I am trying to numerically integrate the Langevin equation which is given by
$$ \ddot x= -\frac{6\pi\eta a}{m} \dot x + \frac{\xi(t)}{m} $$
where $\xi(t)$ is a probability distribution.
I'm assuming a gaussian distribution
So $$<\xi(t)>_\xi= 0 \space$$ $$< \xi(t_1)\xi(t_2)>_\xi= g\delta(t_1-t_2) $$
where $g$ is the strength of the fluctuation
According to this link, the fluctuation strength is given by
$$g=2\gamma k_BT $$
where $\gamma, \space k_B, t$ are just some constants
So I will need to generate a set of points that follows the gaussian distribution to pick for $\xi(t_i)$
Now I know that the mean is $\mu=0$
So my question is, how should I decide on what to use for my variance to generate the gaussian distribution?

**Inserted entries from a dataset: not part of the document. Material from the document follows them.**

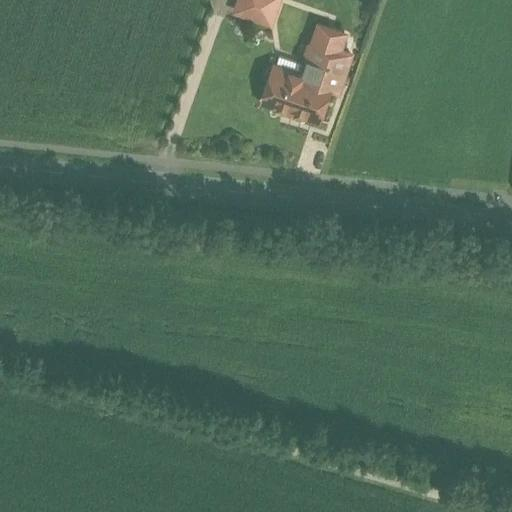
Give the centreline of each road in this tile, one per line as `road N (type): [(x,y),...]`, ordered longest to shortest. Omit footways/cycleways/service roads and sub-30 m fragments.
road 1 (secondary): [(511,222),(0,167)]
road 2 (track): [(101,402),(511,510)]
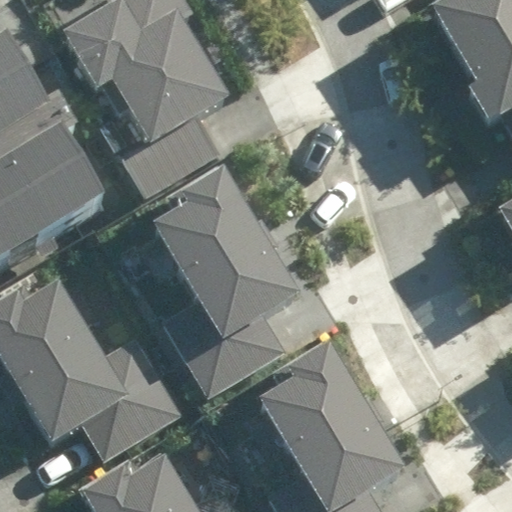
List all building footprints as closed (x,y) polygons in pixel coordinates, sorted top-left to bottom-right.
[(101,117),(148,197),(225,153),(204,117),(231,101),(184,22),(194,17),(184,0),(121,0),(126,7),(66,42),(97,95),(104,91),(114,109),(101,117)] [(511,0),(448,0),(439,5),(481,81),(461,92),(478,122),(497,112),(511,139),(511,0)] [(0,277),(117,211),(84,154),(100,145),(69,92),(53,101),(20,42),(0,53),(0,277)] [(172,198),(181,212),(154,229),(197,298),(162,320),(209,395),(284,349),(264,316),(299,294),(221,168),(172,198)] [(511,206),(501,212),(511,230),(511,206)] [(86,425),(106,459),(186,413),(139,332),(98,355),(56,284),(25,303),(21,297),(0,308),(0,355),(52,445),(86,425)] [(294,383),(262,402),(305,472),(270,493),(280,511),(388,511),(373,487),(405,468),(329,341),(284,368),(294,383)] [(247,511),(246,509),(241,511),(198,511),(167,460),(139,477),(131,464),(84,492),(96,511),(247,511)]
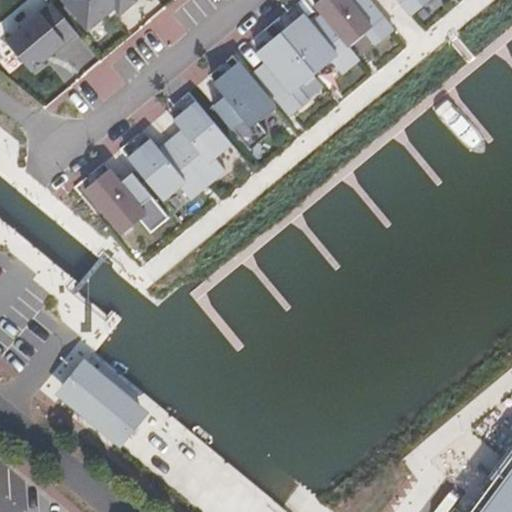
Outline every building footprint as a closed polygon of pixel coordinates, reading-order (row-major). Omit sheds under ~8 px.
[(64,0),(91,28),(115,7),(120,13),(136,0),(64,0)] [(323,0),(316,6),(323,14),(355,52),(369,40),(379,52),(398,35),(369,0),(323,0)] [(398,0),(416,21),(431,8),(424,0),(398,0)] [(49,5),(2,44),(26,73),(74,35),(49,5)] [(303,17),(282,34),(320,80),(337,67),(347,78),(364,64),(355,52),(323,14),(309,25),(303,17)] [(265,61),(249,74),(291,124),(311,108),(301,96),(320,80),(282,34),(259,53),(265,61)] [(220,99),(205,111),(247,161),(265,146),(256,134),(274,119),(236,73),(214,91),(220,99)] [(186,127),(171,140),(213,190),(228,177),(218,164),(229,155),(191,110),(180,118),(186,127)] [(130,160),(137,168),(169,207),(184,194),(194,205),(213,190),(171,140),(152,155),(146,148),(130,160)] [(112,176),(94,191),(131,238),(150,222),(160,233),(178,218),(169,207),(137,168),(118,183),(112,176)] [(80,356),(53,390),(116,444),(146,409),(80,356)] [(511,511),(511,449),(466,511),(511,511)]
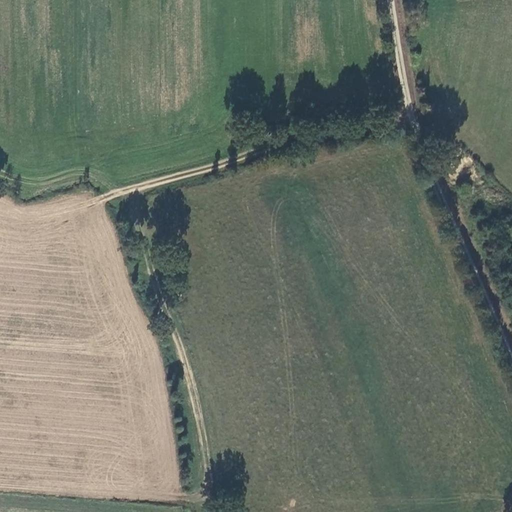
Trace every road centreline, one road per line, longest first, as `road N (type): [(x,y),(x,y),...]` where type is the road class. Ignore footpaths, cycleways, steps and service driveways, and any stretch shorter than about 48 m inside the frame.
road 1 (track): [(411,119),(300,138),(45,221),(0,222)]
road 2 (unclassified): [(390,0),(419,145),(511,362)]
road 3 (track): [(206,511),(202,424),(131,189)]
road 4 (track): [(8,225),(159,280)]
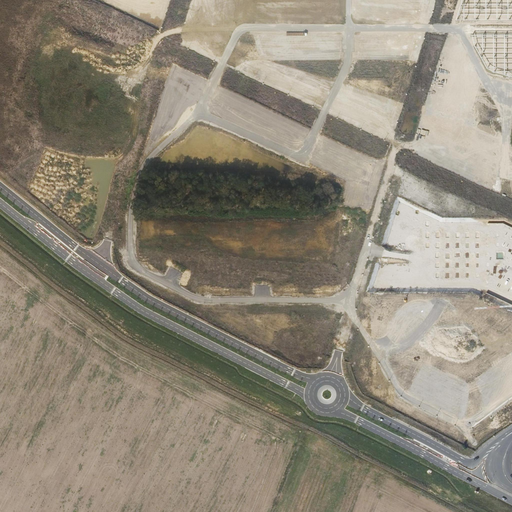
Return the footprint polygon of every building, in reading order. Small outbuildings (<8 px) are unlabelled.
[(193,0),(183,34),(223,50),(243,19),(298,19),(320,19),(345,19),(344,0),(193,0)] [(359,0),(360,11),(364,15),(371,15),(410,15),(424,15),(430,12),(433,0),(359,0)] [(511,0),(463,0),(458,20),(507,20),(511,19),(511,0)] [(244,56),(244,62),(320,97),(326,96),(334,79),(342,62),(344,58),(345,52),(345,30),(342,28),(330,28),(312,28),(303,28),(287,28),(275,28),(256,28),(249,44),(244,56)] [(364,28),(355,28),(355,46),(355,51),(355,56),(364,56),(374,56),(384,56),(403,56),(412,56),(416,54),(424,36),(423,29),(414,29),(404,29),(394,29),(384,29),(374,29),(364,28)] [(458,163),(495,180),(497,177),(498,137),(465,121),(481,72),(459,35),(452,36),(425,123),(418,144),(428,148),(439,154),(458,163)] [(511,35),(501,36),(473,36),(476,46),(487,67),(495,73),(500,74),(511,76),(511,35)] [(206,76),(180,63),(174,65),(157,119),(160,123),(175,122),(180,120),(182,107),(185,104),(198,99),(208,80),(206,76)] [(398,101),(344,83),(341,84),(332,100),(332,105),(388,131),(393,128),(400,105),(398,101)] [(307,125),(223,85),(219,84),(211,101),(212,105),(298,146),(302,144),(310,129),(307,125)] [(346,188),(341,207),(343,210),(363,210),(367,208),(374,188),(381,165),(380,159),(361,150),(321,131),(317,131),(309,148),(309,151),(351,172),(346,188)] [(443,190),(410,174),(406,176),(399,197),(396,207),(374,272),(377,277),(379,280),(426,280),(444,280),(449,276),(453,273),(460,259),(465,249),(474,230),(479,220),(482,213),(482,209),(479,207),(460,198),(443,190)] [(259,217),(144,217),(154,249),(202,286),(238,286),(257,286),(340,286),(344,267),(326,217),(259,217)] [(398,329),(404,334),(410,333),(423,318),(440,300),(436,296),(423,297),(413,300),(407,304),(403,306),(397,312),(396,319),(396,325),(398,329)] [(488,365),(478,372),(477,376),(487,404),(492,406),(509,394),(511,391),(511,348),(505,353),(488,365)] [(422,361),(409,386),(440,401),(460,411),(466,380),(454,374),(427,360),(422,361)]
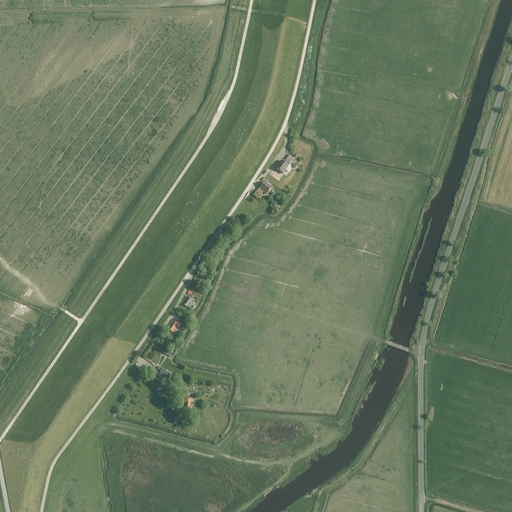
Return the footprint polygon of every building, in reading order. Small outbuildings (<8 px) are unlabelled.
[(293,159),(288,156),(284,161),(288,165),(293,159)] [(287,167),(280,161),(274,169),(281,174),(287,167)] [(271,188),(263,182),(258,188),(258,189),(262,192),(265,195),(271,188)] [(262,192),(258,189),(252,195),(256,199),(262,192)] [(187,295),(182,304),(193,310),(198,301),(187,295)] [(180,325),(172,320),(167,328),(175,333),(180,325)] [(172,372),(161,365),(156,374),(167,381),(172,372)] [(186,398),(194,399),(194,391),(189,391),(184,391),(183,397),(186,397),(186,398)] [(181,410),(188,411),(189,403),(192,404),(192,400),(182,399),(181,410)]
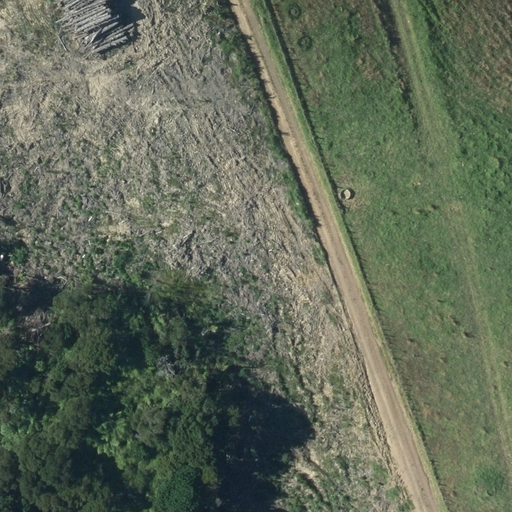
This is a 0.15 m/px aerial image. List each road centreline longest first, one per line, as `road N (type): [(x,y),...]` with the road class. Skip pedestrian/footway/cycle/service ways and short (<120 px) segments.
road 1 (track): [(232,0),(424,511)]
road 2 (track): [(403,0),(511,437)]
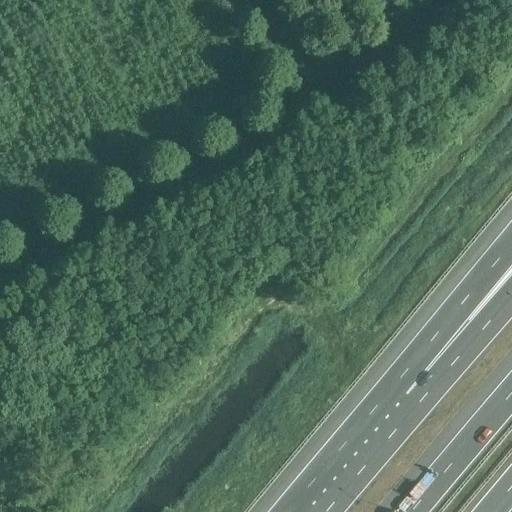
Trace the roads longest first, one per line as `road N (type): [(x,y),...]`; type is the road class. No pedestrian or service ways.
road 1 (motorway): [(511,254),(406,394)]
road 2 (motorway): [(406,394),(301,511)]
road 3 (motorway): [(511,392),(411,511)]
road 4 (motorway): [(511,286),(406,394)]
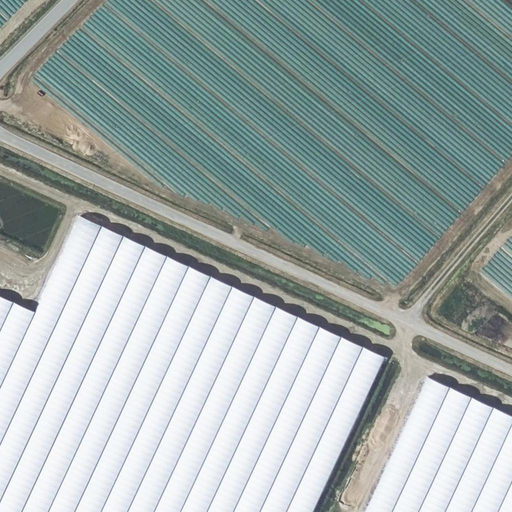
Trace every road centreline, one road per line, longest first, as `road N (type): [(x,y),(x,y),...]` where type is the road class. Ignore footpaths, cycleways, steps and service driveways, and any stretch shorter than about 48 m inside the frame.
road 1 (unclassified): [(0,128),(511,368)]
road 2 (track): [(511,194),(403,317)]
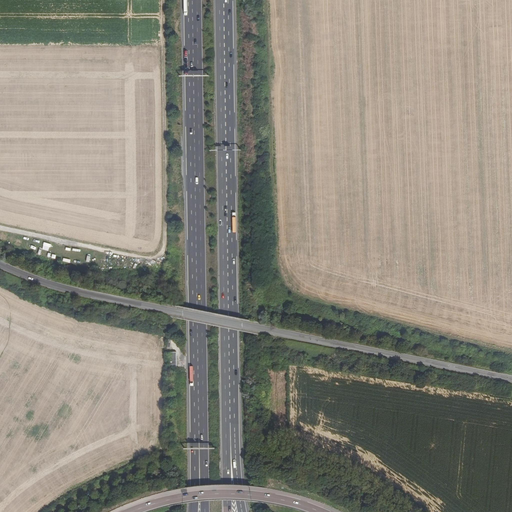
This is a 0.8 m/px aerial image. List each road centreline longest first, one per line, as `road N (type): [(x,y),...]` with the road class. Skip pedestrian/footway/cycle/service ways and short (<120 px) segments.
road 1 (tertiary): [(511,379),(55,285),(0,258)]
road 2 (track): [(511,356),(305,303),(290,289),(279,265),(269,0)]
road 3 (track): [(164,0),(163,264),(0,233)]
road 4 (trunk): [(230,429),(223,0)]
road 5 (trunk): [(191,0),(198,427)]
road 6 (motorway): [(319,511),(237,493),(181,497),(132,511)]
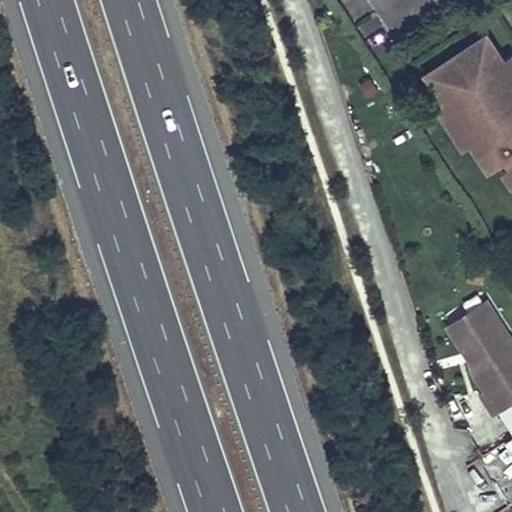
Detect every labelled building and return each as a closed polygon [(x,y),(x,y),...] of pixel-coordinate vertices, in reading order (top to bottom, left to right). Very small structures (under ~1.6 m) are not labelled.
[(473,16),(415,55),(433,83),(460,123),(478,151),(495,140),(500,146),(509,161),(511,165),(511,74),(508,68),(489,40),(473,16)] [(511,56),(498,35),(489,40),(508,68),(511,64),(511,56)] [(433,83),(425,88),(452,129),(460,123),(433,83)] [(500,146),(491,152),(501,166),(509,161),(500,146)] [(511,342),(485,300),(463,315),(471,327),(463,332),(478,355),(468,361),(472,374),(483,392),(478,395),(491,415),(511,402),(511,401),(511,342)] [(463,315),(445,326),(468,361),(478,355),(463,332),(471,327),(463,315)]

Would it just be just $g$ directly?
Yes, you take $g$ for the variance.
The equation
$$\langle\xi(t_1),\xi(t_2)\rangle =g\delta(t_1-t_2)$$
gives the correlation between the samples $\xi(t_1),\xi(t_2)$ at times $t_1,t_2$, and the delta function tells you that they are assumed to be not correlated at different times. The only non-zero case of the right hand side is when $t_1=t_2$. In that case you get on the left hand side the correlation of $\xi(t_1)$ with itself, which is of course the variance of $\xi(t_1)$ at time $t_1$. So, yes, you just take $g$ for the variance.